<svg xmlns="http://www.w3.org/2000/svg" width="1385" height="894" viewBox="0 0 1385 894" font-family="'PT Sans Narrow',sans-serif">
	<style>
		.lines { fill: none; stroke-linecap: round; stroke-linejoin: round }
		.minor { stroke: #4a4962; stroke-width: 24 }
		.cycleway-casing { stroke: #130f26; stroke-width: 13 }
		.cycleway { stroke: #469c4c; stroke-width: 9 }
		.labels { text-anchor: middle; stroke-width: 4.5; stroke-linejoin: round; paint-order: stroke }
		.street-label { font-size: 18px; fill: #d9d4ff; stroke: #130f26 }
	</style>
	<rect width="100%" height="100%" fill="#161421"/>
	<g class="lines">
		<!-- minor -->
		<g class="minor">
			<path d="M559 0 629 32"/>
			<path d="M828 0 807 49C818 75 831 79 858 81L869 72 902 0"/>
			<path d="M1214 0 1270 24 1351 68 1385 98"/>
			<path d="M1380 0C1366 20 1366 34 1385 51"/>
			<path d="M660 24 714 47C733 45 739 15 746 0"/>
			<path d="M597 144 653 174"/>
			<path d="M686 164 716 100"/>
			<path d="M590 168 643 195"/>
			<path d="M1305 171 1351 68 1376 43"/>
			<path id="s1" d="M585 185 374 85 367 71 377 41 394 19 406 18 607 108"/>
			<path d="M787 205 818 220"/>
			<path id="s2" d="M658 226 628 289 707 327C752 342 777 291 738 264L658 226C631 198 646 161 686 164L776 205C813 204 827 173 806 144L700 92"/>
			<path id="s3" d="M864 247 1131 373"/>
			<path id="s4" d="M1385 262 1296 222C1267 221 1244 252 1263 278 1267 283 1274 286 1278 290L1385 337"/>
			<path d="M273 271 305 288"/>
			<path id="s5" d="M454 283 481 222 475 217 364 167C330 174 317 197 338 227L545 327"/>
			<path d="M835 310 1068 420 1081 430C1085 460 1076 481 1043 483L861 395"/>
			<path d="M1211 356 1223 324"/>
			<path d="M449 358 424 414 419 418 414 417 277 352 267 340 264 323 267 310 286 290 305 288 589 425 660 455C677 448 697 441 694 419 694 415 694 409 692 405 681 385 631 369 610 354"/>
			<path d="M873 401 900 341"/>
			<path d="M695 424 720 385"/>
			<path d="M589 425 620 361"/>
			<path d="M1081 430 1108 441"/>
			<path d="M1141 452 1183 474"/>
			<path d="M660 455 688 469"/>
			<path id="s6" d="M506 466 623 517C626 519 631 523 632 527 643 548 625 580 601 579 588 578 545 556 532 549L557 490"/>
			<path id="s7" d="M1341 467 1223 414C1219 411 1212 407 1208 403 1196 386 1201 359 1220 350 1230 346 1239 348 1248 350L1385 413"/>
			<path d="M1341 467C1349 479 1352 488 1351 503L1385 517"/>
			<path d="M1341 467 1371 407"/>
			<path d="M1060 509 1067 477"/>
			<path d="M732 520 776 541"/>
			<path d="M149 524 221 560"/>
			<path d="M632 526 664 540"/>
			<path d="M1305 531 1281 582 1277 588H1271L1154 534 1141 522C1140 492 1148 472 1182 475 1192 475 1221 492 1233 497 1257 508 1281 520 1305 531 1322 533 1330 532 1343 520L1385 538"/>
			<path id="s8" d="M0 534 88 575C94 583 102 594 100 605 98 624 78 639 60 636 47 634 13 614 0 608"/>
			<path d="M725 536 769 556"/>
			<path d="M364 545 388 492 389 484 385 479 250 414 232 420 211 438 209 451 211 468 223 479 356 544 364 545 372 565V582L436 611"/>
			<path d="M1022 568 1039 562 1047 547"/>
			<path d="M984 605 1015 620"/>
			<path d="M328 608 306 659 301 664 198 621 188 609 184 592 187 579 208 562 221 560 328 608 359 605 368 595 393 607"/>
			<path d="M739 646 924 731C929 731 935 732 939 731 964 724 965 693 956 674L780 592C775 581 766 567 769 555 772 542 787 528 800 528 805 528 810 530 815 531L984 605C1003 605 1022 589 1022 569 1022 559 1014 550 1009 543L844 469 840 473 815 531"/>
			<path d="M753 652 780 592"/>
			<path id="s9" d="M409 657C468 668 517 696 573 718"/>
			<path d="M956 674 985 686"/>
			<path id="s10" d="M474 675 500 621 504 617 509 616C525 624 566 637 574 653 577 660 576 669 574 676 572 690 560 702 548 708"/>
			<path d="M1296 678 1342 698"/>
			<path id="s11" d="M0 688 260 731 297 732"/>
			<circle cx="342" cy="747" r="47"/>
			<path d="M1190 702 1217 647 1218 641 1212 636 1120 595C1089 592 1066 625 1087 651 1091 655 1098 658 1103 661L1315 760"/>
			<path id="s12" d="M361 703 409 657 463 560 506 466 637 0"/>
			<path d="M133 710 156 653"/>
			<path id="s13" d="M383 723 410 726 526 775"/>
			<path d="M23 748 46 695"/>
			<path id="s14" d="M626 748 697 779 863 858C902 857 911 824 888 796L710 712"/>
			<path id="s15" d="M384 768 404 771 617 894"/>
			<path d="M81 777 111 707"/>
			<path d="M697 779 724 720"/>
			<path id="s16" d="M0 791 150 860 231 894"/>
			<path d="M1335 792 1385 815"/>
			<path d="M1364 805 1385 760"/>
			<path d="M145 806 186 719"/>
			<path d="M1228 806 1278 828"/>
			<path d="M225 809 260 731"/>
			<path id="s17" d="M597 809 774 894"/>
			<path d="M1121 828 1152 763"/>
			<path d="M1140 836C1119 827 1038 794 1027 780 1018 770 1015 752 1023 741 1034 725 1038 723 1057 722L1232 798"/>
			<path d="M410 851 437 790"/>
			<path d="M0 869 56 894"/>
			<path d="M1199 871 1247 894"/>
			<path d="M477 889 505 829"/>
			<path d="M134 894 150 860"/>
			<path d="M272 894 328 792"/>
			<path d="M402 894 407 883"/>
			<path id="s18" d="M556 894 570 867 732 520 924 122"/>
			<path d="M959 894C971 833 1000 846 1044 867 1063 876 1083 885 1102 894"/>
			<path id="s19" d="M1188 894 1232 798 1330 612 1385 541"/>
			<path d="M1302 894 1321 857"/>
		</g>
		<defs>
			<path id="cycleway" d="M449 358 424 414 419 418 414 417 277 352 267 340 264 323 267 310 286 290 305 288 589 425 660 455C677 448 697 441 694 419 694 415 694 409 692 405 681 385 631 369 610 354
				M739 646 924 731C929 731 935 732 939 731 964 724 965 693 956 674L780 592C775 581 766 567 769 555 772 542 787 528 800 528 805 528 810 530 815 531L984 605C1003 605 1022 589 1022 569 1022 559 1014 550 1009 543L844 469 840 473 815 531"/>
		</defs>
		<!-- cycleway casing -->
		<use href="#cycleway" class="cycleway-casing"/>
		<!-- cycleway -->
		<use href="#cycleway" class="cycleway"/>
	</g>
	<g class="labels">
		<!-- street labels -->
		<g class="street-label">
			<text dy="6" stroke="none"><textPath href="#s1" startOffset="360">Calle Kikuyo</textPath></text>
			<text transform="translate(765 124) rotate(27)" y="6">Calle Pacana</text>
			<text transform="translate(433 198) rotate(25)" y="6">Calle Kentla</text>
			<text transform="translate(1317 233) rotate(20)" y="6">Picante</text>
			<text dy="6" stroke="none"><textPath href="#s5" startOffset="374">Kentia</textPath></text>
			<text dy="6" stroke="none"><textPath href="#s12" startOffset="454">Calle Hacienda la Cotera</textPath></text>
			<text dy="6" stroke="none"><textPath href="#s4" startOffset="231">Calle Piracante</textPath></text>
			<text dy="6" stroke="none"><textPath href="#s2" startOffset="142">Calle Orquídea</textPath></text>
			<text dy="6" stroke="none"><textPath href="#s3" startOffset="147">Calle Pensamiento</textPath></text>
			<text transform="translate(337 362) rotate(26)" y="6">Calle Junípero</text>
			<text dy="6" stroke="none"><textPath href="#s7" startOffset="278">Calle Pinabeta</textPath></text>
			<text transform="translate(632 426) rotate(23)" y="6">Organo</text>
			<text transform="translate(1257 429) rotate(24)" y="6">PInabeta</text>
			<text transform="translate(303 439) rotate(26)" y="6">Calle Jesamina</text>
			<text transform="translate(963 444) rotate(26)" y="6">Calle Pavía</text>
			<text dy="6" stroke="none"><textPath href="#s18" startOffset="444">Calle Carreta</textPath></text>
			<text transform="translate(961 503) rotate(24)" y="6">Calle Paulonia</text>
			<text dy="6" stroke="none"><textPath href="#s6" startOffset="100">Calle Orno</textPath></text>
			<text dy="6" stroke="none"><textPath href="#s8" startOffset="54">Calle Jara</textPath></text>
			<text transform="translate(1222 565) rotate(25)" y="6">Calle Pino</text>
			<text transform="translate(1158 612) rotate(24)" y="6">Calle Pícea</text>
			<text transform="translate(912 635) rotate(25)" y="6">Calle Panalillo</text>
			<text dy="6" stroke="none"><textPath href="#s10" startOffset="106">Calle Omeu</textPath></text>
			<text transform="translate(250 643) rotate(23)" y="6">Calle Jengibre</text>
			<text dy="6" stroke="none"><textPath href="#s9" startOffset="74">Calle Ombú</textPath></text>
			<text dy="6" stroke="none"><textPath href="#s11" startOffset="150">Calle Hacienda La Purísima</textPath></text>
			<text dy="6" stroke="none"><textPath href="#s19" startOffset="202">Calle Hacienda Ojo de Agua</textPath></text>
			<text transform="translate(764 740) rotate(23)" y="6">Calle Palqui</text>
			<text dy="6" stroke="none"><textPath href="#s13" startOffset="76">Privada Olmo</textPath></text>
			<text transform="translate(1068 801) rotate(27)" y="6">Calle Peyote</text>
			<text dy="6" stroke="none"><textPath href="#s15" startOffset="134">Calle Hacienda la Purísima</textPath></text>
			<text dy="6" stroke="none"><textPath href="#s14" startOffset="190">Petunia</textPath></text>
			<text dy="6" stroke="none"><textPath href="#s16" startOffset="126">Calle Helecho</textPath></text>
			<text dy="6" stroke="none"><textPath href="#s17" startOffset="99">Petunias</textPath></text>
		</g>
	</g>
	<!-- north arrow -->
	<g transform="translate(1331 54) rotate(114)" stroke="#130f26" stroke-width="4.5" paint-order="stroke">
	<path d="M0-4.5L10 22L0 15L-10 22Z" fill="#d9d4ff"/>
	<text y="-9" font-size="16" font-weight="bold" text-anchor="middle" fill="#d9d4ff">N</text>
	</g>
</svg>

▸ **What to produce**:
Work out how many lines in the data above hold the word "Purísima". Reply with nothing but the count.

▸ **Output of the exercise**:
2